─── Exercise data ───

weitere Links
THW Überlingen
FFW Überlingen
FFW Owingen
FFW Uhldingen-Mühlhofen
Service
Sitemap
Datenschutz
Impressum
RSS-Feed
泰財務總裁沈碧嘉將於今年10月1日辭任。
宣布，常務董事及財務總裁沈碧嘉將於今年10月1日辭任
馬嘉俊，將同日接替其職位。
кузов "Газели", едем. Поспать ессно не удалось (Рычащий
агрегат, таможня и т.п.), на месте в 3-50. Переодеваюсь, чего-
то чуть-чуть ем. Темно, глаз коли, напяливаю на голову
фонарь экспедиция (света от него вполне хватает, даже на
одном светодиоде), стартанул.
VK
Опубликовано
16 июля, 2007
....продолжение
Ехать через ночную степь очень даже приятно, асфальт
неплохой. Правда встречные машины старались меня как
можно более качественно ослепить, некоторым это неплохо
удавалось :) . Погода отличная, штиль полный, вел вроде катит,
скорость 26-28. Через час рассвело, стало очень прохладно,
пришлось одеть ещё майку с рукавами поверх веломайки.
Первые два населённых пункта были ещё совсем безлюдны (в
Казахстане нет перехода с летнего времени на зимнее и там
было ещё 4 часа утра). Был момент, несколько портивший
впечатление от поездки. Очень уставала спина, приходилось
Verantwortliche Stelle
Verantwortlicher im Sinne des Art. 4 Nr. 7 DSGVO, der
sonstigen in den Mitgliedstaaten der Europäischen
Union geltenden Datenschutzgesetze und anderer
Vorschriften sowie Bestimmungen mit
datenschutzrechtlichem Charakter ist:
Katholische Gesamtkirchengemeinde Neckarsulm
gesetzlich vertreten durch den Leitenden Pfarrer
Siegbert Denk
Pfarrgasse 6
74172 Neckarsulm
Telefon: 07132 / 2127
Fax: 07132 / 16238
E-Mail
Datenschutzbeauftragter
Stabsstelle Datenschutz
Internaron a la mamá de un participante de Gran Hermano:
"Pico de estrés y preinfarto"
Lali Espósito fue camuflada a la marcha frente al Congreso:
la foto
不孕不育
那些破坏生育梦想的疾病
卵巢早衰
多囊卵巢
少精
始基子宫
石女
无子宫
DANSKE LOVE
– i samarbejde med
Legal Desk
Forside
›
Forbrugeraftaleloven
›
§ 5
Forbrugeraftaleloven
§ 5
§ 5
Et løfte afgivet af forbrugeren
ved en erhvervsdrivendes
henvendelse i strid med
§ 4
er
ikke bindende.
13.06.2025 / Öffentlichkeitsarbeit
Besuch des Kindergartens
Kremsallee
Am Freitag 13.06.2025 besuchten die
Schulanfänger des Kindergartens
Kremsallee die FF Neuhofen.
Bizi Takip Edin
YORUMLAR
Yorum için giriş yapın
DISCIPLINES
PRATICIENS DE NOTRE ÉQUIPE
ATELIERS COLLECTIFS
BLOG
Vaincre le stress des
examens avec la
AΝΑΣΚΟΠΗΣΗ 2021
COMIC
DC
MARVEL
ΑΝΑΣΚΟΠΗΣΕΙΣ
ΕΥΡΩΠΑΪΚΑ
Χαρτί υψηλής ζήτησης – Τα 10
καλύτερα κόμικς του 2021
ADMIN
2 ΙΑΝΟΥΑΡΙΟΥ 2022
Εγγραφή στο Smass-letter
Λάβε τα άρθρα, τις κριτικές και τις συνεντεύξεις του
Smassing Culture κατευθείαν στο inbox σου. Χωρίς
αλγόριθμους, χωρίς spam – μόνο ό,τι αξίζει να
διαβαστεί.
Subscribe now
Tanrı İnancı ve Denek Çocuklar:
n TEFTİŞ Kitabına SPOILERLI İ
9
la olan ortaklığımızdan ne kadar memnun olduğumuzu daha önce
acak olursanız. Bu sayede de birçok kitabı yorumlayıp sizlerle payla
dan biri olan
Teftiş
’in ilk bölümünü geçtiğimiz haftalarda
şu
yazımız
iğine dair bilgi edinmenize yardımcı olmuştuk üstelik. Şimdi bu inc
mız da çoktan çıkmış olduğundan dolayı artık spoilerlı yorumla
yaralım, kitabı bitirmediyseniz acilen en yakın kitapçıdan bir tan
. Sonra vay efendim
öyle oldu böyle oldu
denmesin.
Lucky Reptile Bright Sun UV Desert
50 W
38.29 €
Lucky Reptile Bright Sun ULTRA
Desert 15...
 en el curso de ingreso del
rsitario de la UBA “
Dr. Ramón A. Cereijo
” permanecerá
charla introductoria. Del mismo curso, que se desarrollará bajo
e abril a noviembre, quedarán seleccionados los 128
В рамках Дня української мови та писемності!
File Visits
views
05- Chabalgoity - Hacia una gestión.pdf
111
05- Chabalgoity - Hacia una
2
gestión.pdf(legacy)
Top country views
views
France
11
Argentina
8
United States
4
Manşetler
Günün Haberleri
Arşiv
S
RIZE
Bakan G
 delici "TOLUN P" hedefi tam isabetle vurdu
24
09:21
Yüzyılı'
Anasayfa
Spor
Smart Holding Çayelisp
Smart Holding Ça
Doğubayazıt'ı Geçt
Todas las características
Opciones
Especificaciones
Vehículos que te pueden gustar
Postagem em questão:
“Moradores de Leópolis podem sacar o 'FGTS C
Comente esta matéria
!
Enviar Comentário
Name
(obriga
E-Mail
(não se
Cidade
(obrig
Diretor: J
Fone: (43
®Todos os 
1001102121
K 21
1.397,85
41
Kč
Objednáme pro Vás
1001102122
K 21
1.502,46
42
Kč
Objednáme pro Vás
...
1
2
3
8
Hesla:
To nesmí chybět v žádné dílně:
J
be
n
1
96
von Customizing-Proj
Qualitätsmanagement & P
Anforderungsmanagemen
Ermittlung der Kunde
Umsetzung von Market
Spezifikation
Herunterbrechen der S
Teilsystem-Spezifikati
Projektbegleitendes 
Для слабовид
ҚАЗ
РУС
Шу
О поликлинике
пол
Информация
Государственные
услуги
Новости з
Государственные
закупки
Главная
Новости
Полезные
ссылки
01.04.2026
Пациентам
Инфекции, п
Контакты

───

▸ Activity
Recast the rows as a Markdown table with the columns No. and Text, covering the part that opens with the first line of the rows and closes with the line containing "агрегат, таможня и", both ends included. Number each line in the No. column and omit blank lines.

▸ Result for this exercise
| No. | Text |
|---|---|
| 1 | weitere Links |
| 2 | THW Überlingen |
| 3 | FFW Überlingen |
| 4 | FFW Owingen |
| 5 | FFW Uhldingen-Mühlhofen |
| 6 | Service |
| 7 | Sitemap |
| 8 | Datenschutz |
| 9 | Impressum |
| 10 | RSS-Feed |
| 11 | 泰財務總裁沈碧嘉將於今年10月1日辭任。 |
| 12 | 宣布，常務董事及財務總裁沈碧嘉將於今年10月1日辭任 |
| 13 | 馬嘉俊，將同日接替其職位。 |
| 14 | кузов "Газели", едем. Поспать ессно не удалось (Рычащий |
| 15 | агрегат, таможня и т.п.), на месте в 3-50. Переодеваюсь, чего- |